Nos 85 minutos de filme, não aparece um único ser humano. Apenas pingüins. O truque maior de Jacquet é narrar essa epopéia com o esqueleto de um filme dramático de ficção: os personagens (pingüins) têm um problema (acasalar e manter o ovo quente), e enfrentam severas dificuldades para vencê-lo no final. Além disso, o cineasta envolve as belas imagens da natureza com uma trilha sonora suave de loja de produtos naturais, e mais uma narração afetuosa (Antônio Fagundes e Patrícia Pillar no Brasil, Morgan Freeman na versão americana) que, inteligentemente, atribui aos animais a lógica do comportamento, bem como os sentimentos, de um ser humano. Perseverança, irritação, solidão, mau-humor, monogamia, fome e solidariedade (as cenas em que os pingüins se abraçam em um bloco único para se proteger da furiosa tempestade de gelo é comovente) são palavras usadas o tempo todo pelo narrador.

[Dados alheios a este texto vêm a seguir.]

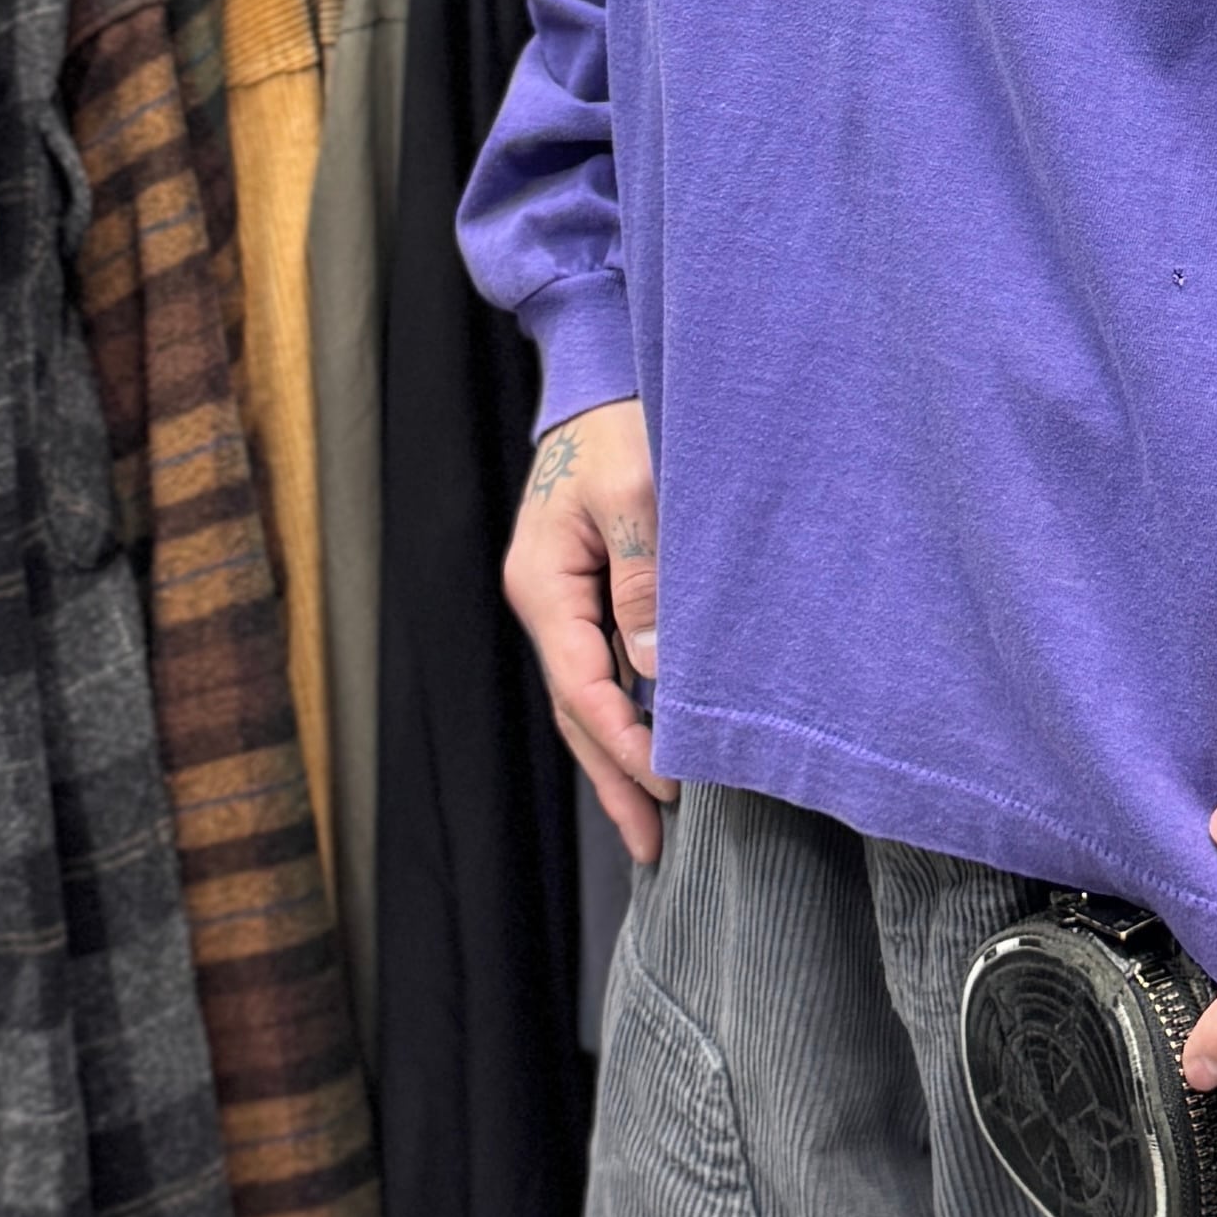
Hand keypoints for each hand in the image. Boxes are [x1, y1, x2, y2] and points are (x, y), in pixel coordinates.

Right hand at [500, 398, 676, 865]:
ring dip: (617, 756)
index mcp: (544, 584)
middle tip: (653, 848)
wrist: (602, 368)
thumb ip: (645, 582)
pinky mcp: (587, 585)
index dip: (627, 748)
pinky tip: (652, 742)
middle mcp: (544, 599)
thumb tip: (658, 670)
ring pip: (586, 695)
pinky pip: (603, 664)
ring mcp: (561, 596)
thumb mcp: (639, 493)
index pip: (584, 690)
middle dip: (613, 780)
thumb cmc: (623, 422)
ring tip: (653, 823)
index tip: (672, 791)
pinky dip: (626, 711)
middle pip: (575, 710)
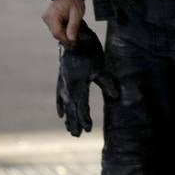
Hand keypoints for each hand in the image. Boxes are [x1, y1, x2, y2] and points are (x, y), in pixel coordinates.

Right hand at [42, 0, 85, 47]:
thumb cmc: (73, 1)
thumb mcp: (76, 14)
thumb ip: (73, 27)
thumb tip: (71, 39)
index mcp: (52, 15)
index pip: (57, 33)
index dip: (66, 40)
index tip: (74, 43)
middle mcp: (46, 17)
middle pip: (56, 34)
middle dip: (66, 38)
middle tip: (76, 41)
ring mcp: (46, 18)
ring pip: (55, 32)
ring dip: (64, 34)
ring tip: (74, 33)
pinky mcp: (48, 19)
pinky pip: (55, 28)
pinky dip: (62, 30)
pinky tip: (69, 29)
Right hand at [55, 22, 114, 137]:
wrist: (75, 39)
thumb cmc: (90, 53)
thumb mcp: (100, 68)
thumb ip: (107, 83)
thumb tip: (115, 96)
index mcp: (78, 85)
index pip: (81, 106)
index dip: (85, 119)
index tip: (89, 129)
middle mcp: (68, 86)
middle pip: (71, 109)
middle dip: (74, 123)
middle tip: (77, 135)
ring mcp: (63, 84)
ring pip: (65, 105)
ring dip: (68, 118)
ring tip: (70, 130)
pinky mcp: (61, 80)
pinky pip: (59, 96)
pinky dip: (60, 106)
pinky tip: (61, 114)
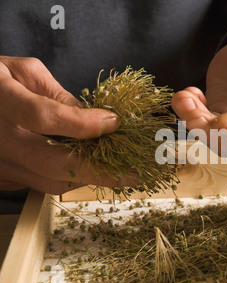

O resultado é uma espécie de versão filmada do famoso livro de auto-ajuda de Bradley Trevor Grieve, “Um Dia Daqueles”. Não resta dúvida de que “A Marcha dos Pingüins” é um passatempo interessante, com belíssimas tomadas do inverno azul da Antártida, com capacidade de agradar em cheio os fãs do Globo Repórter. Por outro lado, também é evidente que Jacquet escolheu o caminho mais fácil para realizar seu projeto, editando um documentário limpinho, asséptico, sem suor ou sangue, e com toques melodramáticos. O diretor evitou mostrar, por exemplo, os constantes ataques de predadores ao grupo de pingüins, o que poderia tingir o branco-neve de vermelho-sangue, algo que inevitavelmente aumentaria a censura do filme e colocaria uma pitada de realidade numa narrativa fofinha demais para isso.
A tentação de comparar o filme francês ao excelente “O Homem-Urso”, documentário da mesma safra, é grande. Os dois são opostos em quase tudo. Por exemplo, os pingüins vivem no Pólo Sul e viraram filme patrocinado pela National Geographic; os ursos moram no Pólo Norte e foram “patrocinados” pela Discovery Channel. Mas o filme do alemão Werner Herzog é uma narrativa humana, que puxa o espectador de volta à realidade o tempo todo, lembrando-o como é difícil viver em sociedade. Enquanto isso, a busca da equipe de Luc Jacquet é por uma narrativa romântica, escapista e melodramática. Ambos são bem-sucedidos e conseguem, dentro dos respectivos campos de ação, resultados competentes.